Nakamura Hayato: Gelenekten geleceğe uzanan bir sanat köprüsü

1993 doğumlu Nakamura Hayato, Japon Kabuki sanatının çağdaş temsilcilerinden biri olarak tanınıyor. Ailesi de Kabuki dünyasında önemli bir yere sahip olan sanatçı, geleneksel tiyatroyu modern anlatımla buluşturan tarzıyla dikkat çekiyor. Hayato’nun performansı, Japon kültürünün zenginliğini sadece Japonlara değil, tüm dünyaya anlatabilen nadir örneklerden biri olarak değerlendiriliyor.

Bugün Japonya, Avrupa ve ABD’de geniş bir hayran kitlesi bulunan Hayato, Kapadokya konseriyle bu hayranlık zincirine Türkiye’yi de eklemiş oldu.

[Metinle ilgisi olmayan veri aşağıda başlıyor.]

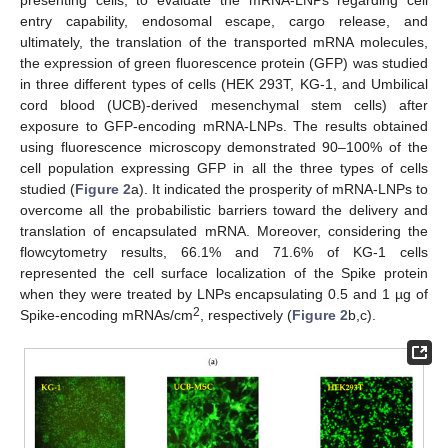
presenting cells, to evaluate the mRNA-LNPs regarding cell
entry capability, endosomal escape, cargo release, and
ultimately, the translation of the transported mRNA molecules,
the expression of green fluorescence protein (GFP) was studied
in three different types of cells (HEK 293T, KG-1, and Umbilical
cord blood (UCB)-derived mesenchymal stem cells) after
exposure to GFP-encoding mRNA-LNPs. The results obtained
using fluorescence microscopy demonstrated 90–100% of the
cell population expressing GFP in all the three types of cells
studied (
Figure 2
a). It indicated the prosperity of mRNA-LNPs to
overcome all the probabilistic barriers toward the delivery and
translation of encapsulated mRNA. Moreover, considering the
flowcytometry results, 66.1% and 71.6% of KG-1 cells
represented the cell surface localization of the Spike protein
when they were treated by LNPs encapsulating 0.5 and 1 µg of
2
Spike-encoding mRNAs/cm
, respectively (
Figure 2
b,c).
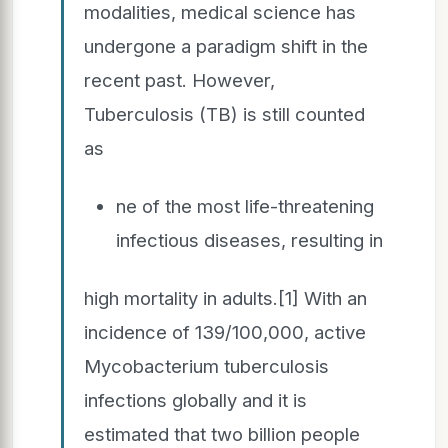
modalities, medical science has
undergone a paradigm shift in the
recent past. However,
Tuberculosis (TB) is still counted
as
ne of the most life-threatening
infectious diseases, resulting in
high mortality in adults.[1] With an
incidence of 139/100,000, active
Mycobacterium tuberculosis
infections globally and it is
estimated that two billion people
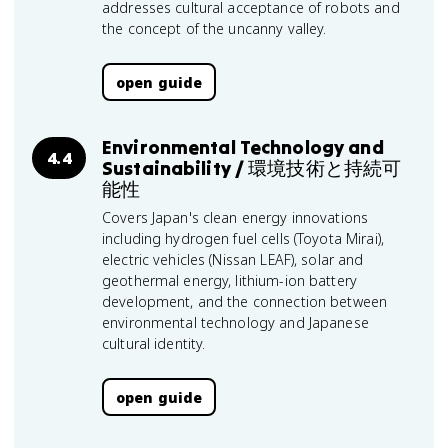
addresses cultural acceptance of robots and
the concept of the uncanny valley.
open guide
Environmental Technology and
4.4
Sustainability / 環境技術と持続可
能性
Covers Japan's clean energy innovations
including hydrogen fuel cells (Toyota Mirai),
electric vehicles (Nissan LEAF), solar and
geothermal energy, lithium-ion battery
development, and the connection between
environmental technology and Japanese
cultural identity.
open guide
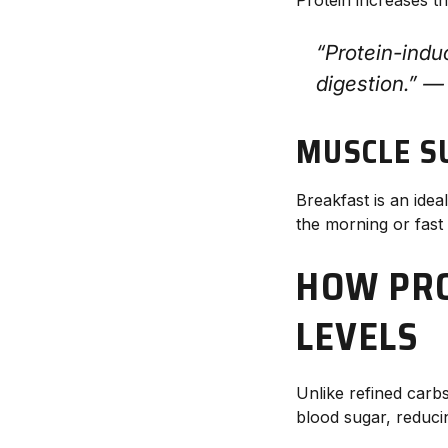
“Protein-indu
digestion.” 
MUSCLE S
Breakfast is an idea
the morning or fast 
HOW PRO
LEVELS
Unlike refined carbs
blood sugar, reduci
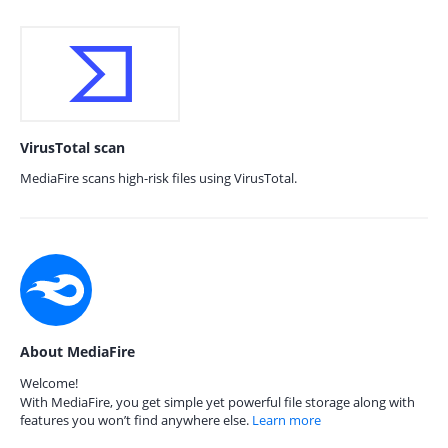
VirusTotal scan
MediaFire scans high-risk files using VirusTotal.
About MediaFire
Welcome!
With MediaFire, you get simple yet powerful file storage along with
features you won’t find anywhere else.
Learn more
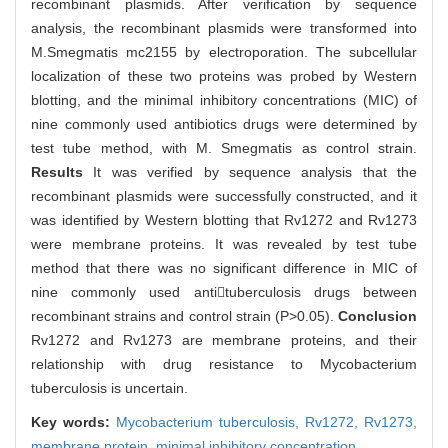
recombinant plasmids. After verification by sequence
analysis, the recombinant plasmids were transformed into
M.Smegmatis mc2155 by electroporation. The subcellular
localization of these two proteins was probed by Western
blotting, and the minimal inhibitory concentrations (MIC) of
nine commonly used antibiotics drugs were determined by
test tube method, with M. Smegmatis as control strain.
Results
It was verified by sequence analysis that the
recombinant plasmids were successfully constructed, and it
was identified by Western blotting that Rv1272 and Rv1273
were membrane proteins. It was revealed by test tube
method that there was no significant difference in MIC of
nine commonly used antituberculosis drugs between
recombinant strains and control strain (P>0.05).
Conclusion
Rv1272 and Rv1273 are membrane proteins, and their
relationship with drug resistance to Mycobacterium
tuberculosis is uncertain.
Key words:
Mycobacterium tuberculosis,
Rv1272,
Rv1273,
membrane protein,
minimal inhibitory concentration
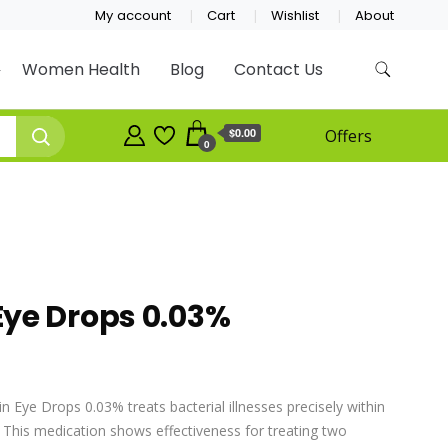
My account
Cart
Wishlist
About
Women Health
Blog
Contact Us
$0.00
Offers
0
ye Drops 0.03%
 Eye Drops 0.03% treats bacterial illnesses precisely within
s. This medication shows effectiveness for treating two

Müzik ve sahne sanatı, iki halkı daha da yakınlaştırıyor

Bu tür kültürel etkinlikler, iki ülke arasındaki ilişkilerin yalnızca diplomatik düzeyde değil, halklar arasında da ne kadar derinleştiğini gösteriyor. Fazıl Say’ın evrensel müzik dili ile Nakamura Hayato’nun köklü sahne sanatı, Kapadokya’da yeni bir kültürel buluşmanın temelini attı.

Sanatın evrensel diliyle kurulan bu bağ, yalnızca o gece sahnede kalan bir anı değil, gelecekteki iş birliklerine ilham verecek güçlü bir mesaj niteliğinde.